§ **Requirement**
Reproduce all of the entries below word for word, keeping every line and its spacing unchanged.

========

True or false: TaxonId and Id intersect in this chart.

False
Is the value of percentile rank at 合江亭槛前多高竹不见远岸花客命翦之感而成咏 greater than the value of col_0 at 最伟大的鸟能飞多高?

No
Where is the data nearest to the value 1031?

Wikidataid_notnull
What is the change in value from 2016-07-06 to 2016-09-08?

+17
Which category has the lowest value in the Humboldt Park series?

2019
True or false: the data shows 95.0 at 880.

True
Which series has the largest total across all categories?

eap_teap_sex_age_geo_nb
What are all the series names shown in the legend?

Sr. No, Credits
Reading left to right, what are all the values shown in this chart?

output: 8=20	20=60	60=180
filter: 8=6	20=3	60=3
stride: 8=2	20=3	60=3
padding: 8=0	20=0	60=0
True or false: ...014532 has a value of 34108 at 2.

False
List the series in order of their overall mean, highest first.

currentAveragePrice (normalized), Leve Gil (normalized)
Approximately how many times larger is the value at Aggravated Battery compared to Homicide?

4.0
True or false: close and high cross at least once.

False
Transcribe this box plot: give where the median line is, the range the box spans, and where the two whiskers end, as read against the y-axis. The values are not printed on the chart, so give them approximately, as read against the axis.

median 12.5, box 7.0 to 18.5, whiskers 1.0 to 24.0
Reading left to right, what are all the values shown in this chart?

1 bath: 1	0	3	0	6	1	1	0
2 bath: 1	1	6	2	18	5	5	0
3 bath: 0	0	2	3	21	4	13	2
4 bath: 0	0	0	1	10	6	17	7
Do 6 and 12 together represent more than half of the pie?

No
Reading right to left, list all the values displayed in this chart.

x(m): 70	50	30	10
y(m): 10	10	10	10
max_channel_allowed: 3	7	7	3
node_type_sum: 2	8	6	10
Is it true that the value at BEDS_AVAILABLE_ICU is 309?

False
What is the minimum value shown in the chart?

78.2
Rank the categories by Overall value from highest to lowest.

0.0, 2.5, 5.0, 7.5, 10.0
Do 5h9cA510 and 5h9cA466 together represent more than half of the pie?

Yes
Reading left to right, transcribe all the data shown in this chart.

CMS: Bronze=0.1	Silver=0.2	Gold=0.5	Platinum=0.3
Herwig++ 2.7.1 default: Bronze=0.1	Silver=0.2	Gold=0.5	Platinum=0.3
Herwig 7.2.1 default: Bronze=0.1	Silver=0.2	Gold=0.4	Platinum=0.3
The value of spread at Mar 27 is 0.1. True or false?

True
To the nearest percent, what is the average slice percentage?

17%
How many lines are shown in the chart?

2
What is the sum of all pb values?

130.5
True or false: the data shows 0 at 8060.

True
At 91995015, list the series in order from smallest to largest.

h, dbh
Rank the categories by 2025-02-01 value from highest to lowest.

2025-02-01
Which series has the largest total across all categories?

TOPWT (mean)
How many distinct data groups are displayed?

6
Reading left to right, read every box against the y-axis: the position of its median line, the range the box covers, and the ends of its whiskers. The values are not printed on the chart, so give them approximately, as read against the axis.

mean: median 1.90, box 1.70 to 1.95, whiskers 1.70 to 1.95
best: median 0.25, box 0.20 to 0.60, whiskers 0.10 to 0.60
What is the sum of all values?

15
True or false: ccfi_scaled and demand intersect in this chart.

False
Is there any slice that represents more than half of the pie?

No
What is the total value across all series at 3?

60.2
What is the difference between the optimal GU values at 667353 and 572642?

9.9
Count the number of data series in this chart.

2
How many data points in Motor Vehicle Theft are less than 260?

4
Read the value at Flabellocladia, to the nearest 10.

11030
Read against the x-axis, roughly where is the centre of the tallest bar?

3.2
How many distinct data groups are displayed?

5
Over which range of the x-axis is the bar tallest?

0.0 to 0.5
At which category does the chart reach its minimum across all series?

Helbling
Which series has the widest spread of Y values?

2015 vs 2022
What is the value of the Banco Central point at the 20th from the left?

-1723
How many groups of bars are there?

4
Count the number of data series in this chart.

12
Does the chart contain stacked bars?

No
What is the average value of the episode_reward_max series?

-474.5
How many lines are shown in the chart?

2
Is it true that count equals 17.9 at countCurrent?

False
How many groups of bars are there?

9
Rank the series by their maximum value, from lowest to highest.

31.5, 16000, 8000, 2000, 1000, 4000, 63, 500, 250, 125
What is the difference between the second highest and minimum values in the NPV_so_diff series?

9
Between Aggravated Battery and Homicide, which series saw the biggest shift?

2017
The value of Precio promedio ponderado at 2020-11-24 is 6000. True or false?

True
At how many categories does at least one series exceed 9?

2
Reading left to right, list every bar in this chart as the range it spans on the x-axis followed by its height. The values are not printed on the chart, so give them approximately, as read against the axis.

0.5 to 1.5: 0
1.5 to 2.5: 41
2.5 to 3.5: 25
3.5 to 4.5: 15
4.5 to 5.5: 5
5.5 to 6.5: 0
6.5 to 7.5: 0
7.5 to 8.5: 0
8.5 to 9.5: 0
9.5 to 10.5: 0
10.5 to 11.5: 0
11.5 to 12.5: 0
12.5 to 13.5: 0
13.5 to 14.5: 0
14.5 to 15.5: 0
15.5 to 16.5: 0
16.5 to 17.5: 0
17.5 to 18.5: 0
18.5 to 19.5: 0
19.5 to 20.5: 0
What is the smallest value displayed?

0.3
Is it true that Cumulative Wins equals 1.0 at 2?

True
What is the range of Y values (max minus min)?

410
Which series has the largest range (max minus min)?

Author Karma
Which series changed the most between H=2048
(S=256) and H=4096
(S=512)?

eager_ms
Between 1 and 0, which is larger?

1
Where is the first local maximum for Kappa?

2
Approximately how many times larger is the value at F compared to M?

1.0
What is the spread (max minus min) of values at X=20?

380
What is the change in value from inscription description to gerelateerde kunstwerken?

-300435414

========

§ **Answer to the problem**
True or false: TaxonId and Id intersect in this chart.

False
Is the value of percentile rank at 合江亭槛前多高竹不见远岸花客命翦之感而成咏 greater than the value of col_0 at 最伟大的鸟能飞多高?

No
Where is the data nearest to the value 1031?

Wikidataid_notnull
What is the change in value from 2016-07-06 to 2016-09-08?

+17
Which category has the lowest value in the Humboldt Park series?

2019
True or false: the data shows 95.0 at 880.

True
Which series has the largest total across all categories?

eap_teap_sex_age_geo_nb
What are all the series names shown in the legend?

Sr. No, Credits
Reading left to right, what are all the values shown in this chart?

output: 8=20	20=60	60=180
filter: 8=6	20=3	60=3
stride: 8=2	20=3	60=3
padding: 8=0	20=0	60=0
True or false: ...014532 has a value of 34108 at 2.

False
List the series in order of their overall mean, highest first.

currentAveragePrice (normalized), Leve Gil (normalized)
Approximately how many times larger is the value at Aggravated Battery compared to Homicide?

4.0
True or false: close and high cross at least once.

False
Transcribe this box plot: give where the median line is, the range the box spans, and where the two whiskers end, as read against the y-axis. The values are not printed on the chart, so give them approximately, as read against the axis.

median 12.5, box 7.0 to 18.5, whiskers 1.0 to 24.0
Reading left to right, what are all the values shown in this chart?

1 bath: 1	0	3	0	6	1	1	0
2 bath: 1	1	6	2	18	5	5	0
3 bath: 0	0	2	3	21	4	13	2
4 bath: 0	0	0	1	10	6	17	7
Do 6 and 12 together represent more than half of the pie?

No
Reading right to left, list all the values displayed in this chart.

x(m): 70	50	30	10
y(m): 10	10	10	10
max_channel_allowed: 3	7	7	3
node_type_sum: 2	8	6	10
Is it true that the value at BEDS_AVAILABLE_ICU is 309?

False
What is the minimum value shown in the chart?

78.2
Rank the categories by Overall value from highest to lowest.

0.0, 2.5, 5.0, 7.5, 10.0
Do 5h9cA510 and 5h9cA466 together represent more than half of the pie?

Yes
Reading left to right, transcribe all the data shown in this chart.

CMS: Bronze=0.1	Silver=0.2	Gold=0.5	Platinum=0.3
Herwig++ 2.7.1 default: Bronze=0.1	Silver=0.2	Gold=0.5	Platinum=0.3
Herwig 7.2.1 default: Bronze=0.1	Silver=0.2	Gold=0.4	Platinum=0.3
The value of spread at Mar 27 is 0.1. True or false?

True
To the nearest percent, what is the average slice percentage?

17%
How many lines are shown in the chart?

2
What is the sum of all pb values?

130.5
True or false: the data shows 0 at 8060.

True
At 91995015, list the series in order from smallest to largest.

h, dbh
Rank the categories by 2025-02-01 value from highest to lowest.

2025-02-01
Which series has the largest total across all categories?

TOPWT (mean)
How many distinct data groups are displayed?

6
Reading left to right, read every box against the y-axis: the position of its median line, the range the box covers, and the ends of its whiskers. The values are not printed on the chart, so give them approximately, as read against the axis.

mean: median 1.90, box 1.70 to 1.95, whiskers 1.70 to 1.95
best: median 0.25, box 0.20 to 0.60, whiskers 0.10 to 0.60
What is the sum of all values?

15
True or false: ccfi_scaled and demand intersect in this chart.

False
Is there any slice that represents more than half of the pie?

No
What is the total value across all series at 3?

60.2
What is the difference between the optimal GU values at 667353 and 572642?

9.9
Count the number of data series in this chart.

2
How many data points in Motor Vehicle Theft are less than 260?

4
Read the value at Flabellocladia, to the nearest 10.

11030
Read against the x-axis, roughly where is the centre of the tallest bar?

3.2
How many distinct data groups are displayed?

5
Over which range of the x-axis is the bar tallest?

0.0 to 0.5
At which category does the chart reach its minimum across all series?

Helbling
Which series has the widest spread of Y values?

2015 vs 2022
What is the value of the Banco Central point at the 20th from the left?

-1723
How many groups of bars are there?

4
Count the number of data series in this chart.

12
Does the chart contain stacked bars?

No
What is the average value of the episode_reward_max series?

-474.5
How many lines are shown in the chart?

2
Is it true that count equals 17.9 at countCurrent?

False
How many groups of bars are there?

9
Rank the series by their maximum value, from lowest to highest.

31.5, 16000, 8000, 2000, 1000, 4000, 63, 500, 250, 125
What is the difference between the second highest and minimum values in the NPV_so_diff series?

9
Between Aggravated Battery and Homicide, which series saw the biggest shift?

2017
The value of Precio promedio ponderado at 2020-11-24 is 6000. True or false?

True
At how many categories does at least one series exceed 9?

2
Reading left to right, list every bar in this chart as the range it spans on the x-axis followed by its height. The values are not printed on the chart, so give them approximately, as read against the axis.

0.5 to 1.5: 0
1.5 to 2.5: 41
2.5 to 3.5: 25
3.5 to 4.5: 15
4.5 to 5.5: 5
5.5 to 6.5: 0
6.5 to 7.5: 0
7.5 to 8.5: 0
8.5 to 9.5: 0
9.5 to 10.5: 0
10.5 to 11.5: 0
11.5 to 12.5: 0
12.5 to 13.5: 0
13.5 to 14.5: 0
14.5 to 15.5: 0
15.5 to 16.5: 0
16.5 to 17.5: 0
17.5 to 18.5: 0
18.5 to 19.5: 0
19.5 to 20.5: 0
What is the smallest value displayed?

0.3
Is it true that Cumulative Wins equals 1.0 at 2?

True
What is the range of Y values (max minus min)?

410
Which series has the largest range (max minus min)?

Author Karma
Which series changed the most between H=2048
(S=256) and H=4096
(S=512)?

eager_ms
Between 1 and 0, which is larger?

1
Where is the first local maximum for Kappa?

2
Approximately how many times larger is the value at F compared to M?

1.0
What is the spread (max minus min) of values at X=20?

380
What is the change in value from inscription description to gerelateerde kunstwerken?

-300435414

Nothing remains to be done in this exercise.